→ **TASK PROMPT**
Retype the listing word for word, starting with the line that contains "then the volume" and continuing through its final line. Leave the pictures out of your copy.

→ **DATA**

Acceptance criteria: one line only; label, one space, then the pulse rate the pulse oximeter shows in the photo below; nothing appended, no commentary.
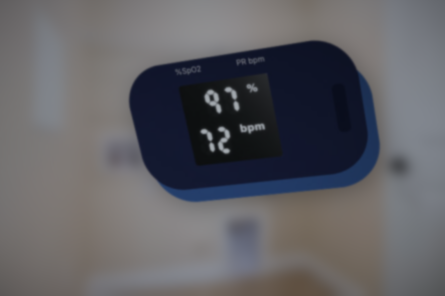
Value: 72 bpm
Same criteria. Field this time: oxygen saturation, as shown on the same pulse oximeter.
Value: 97 %
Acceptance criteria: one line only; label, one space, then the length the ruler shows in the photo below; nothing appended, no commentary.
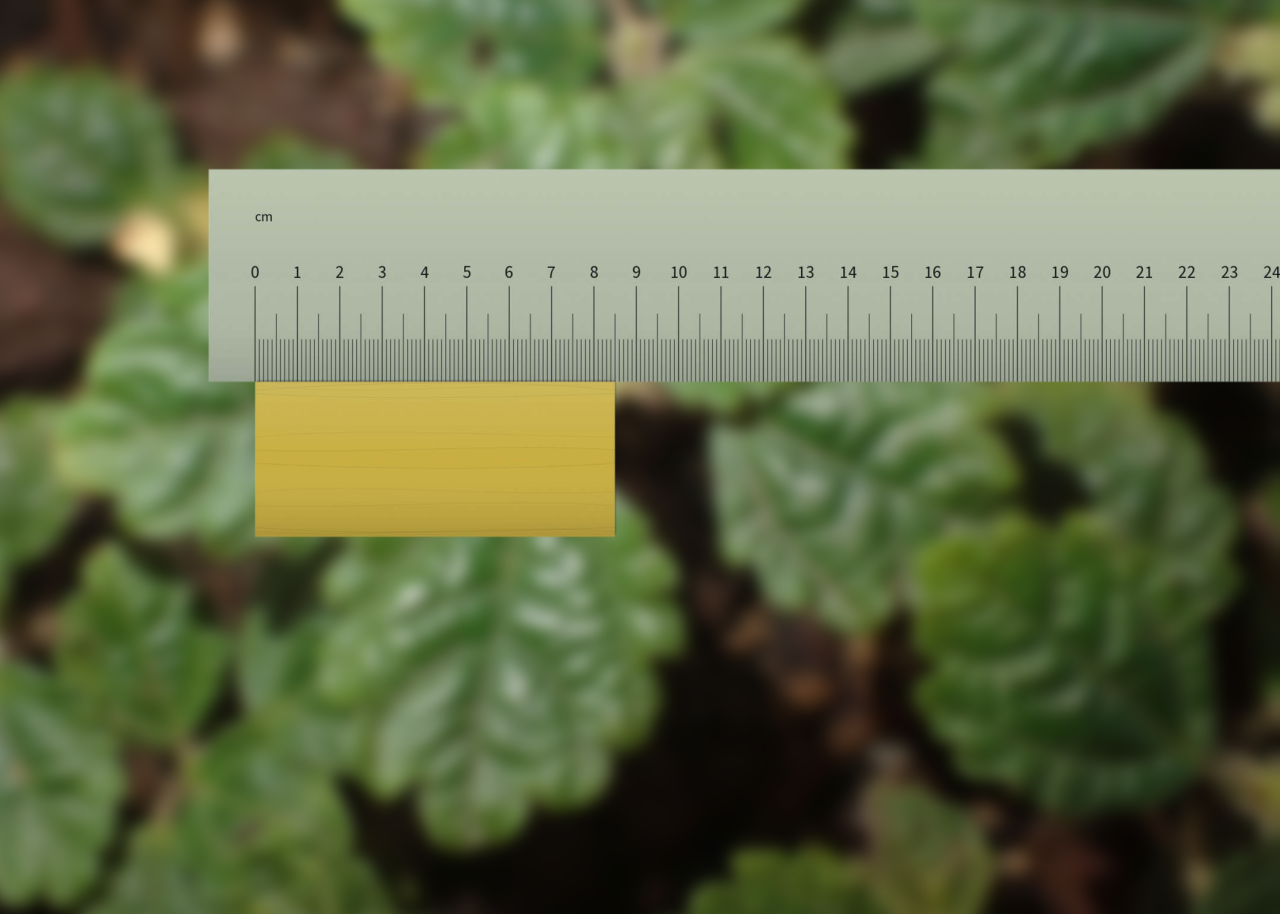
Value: 8.5 cm
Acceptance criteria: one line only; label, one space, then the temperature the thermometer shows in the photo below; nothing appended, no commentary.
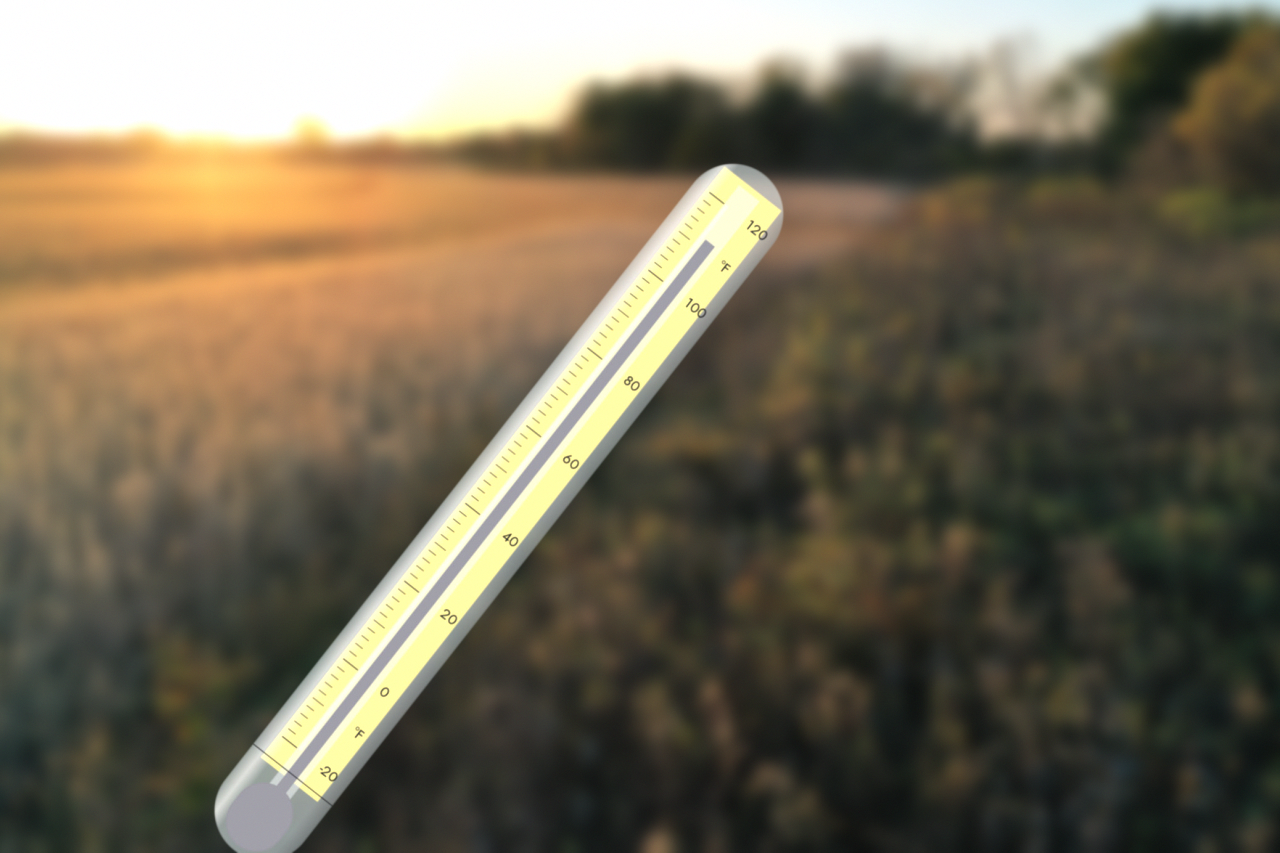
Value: 112 °F
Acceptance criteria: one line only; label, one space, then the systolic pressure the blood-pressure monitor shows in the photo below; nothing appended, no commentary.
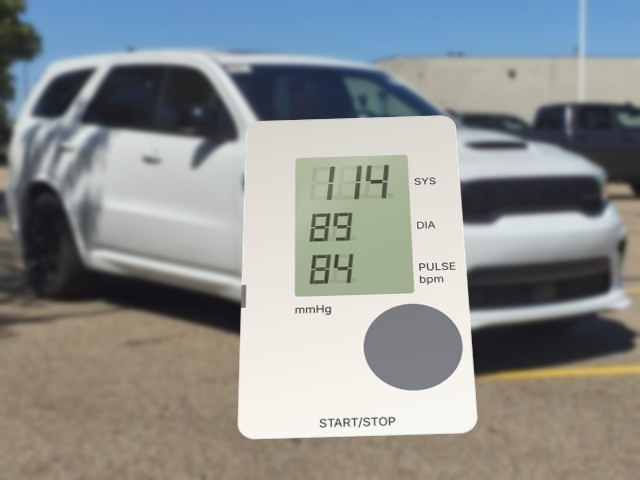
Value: 114 mmHg
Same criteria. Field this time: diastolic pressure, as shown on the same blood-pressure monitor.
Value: 89 mmHg
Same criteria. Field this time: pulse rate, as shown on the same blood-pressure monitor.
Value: 84 bpm
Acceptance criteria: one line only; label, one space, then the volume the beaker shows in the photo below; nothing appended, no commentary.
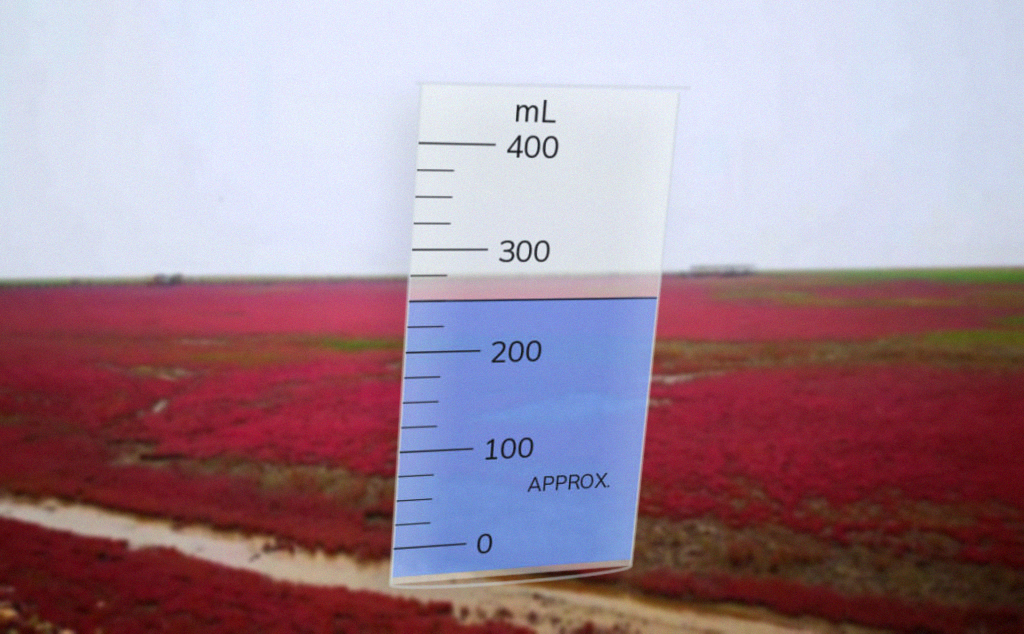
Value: 250 mL
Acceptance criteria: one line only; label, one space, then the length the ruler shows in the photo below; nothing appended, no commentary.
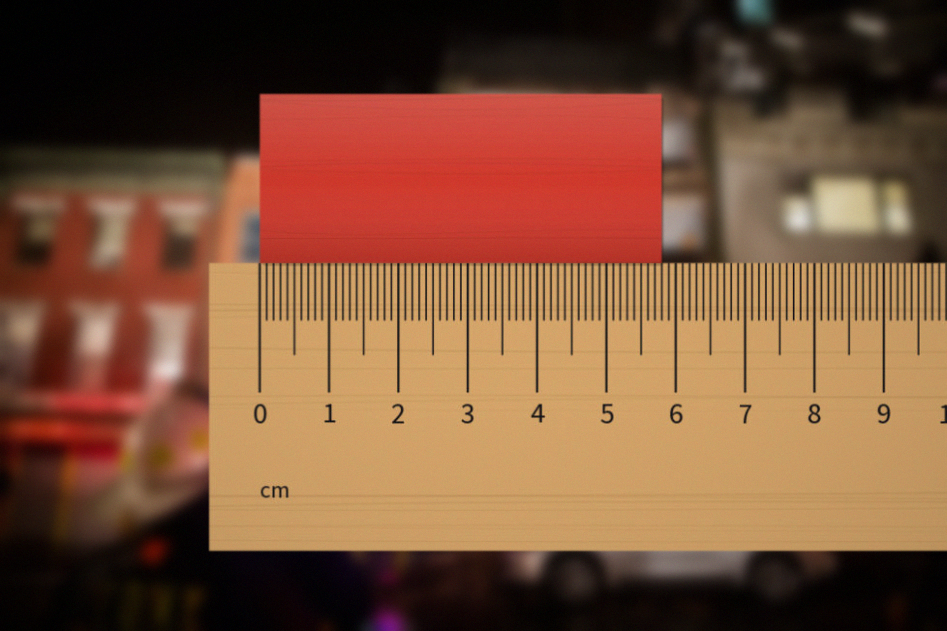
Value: 5.8 cm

→ **ANSWER SECTION**
Acceptance criteria: one line only; label, one space, then the volume the beaker shows in the photo below; nothing appended, no commentary.
Value: 250 mL
Acceptance criteria: one line only; label, one space, then the length the ruler shows in the photo below; nothing appended, no commentary.
Value: 5.8 cm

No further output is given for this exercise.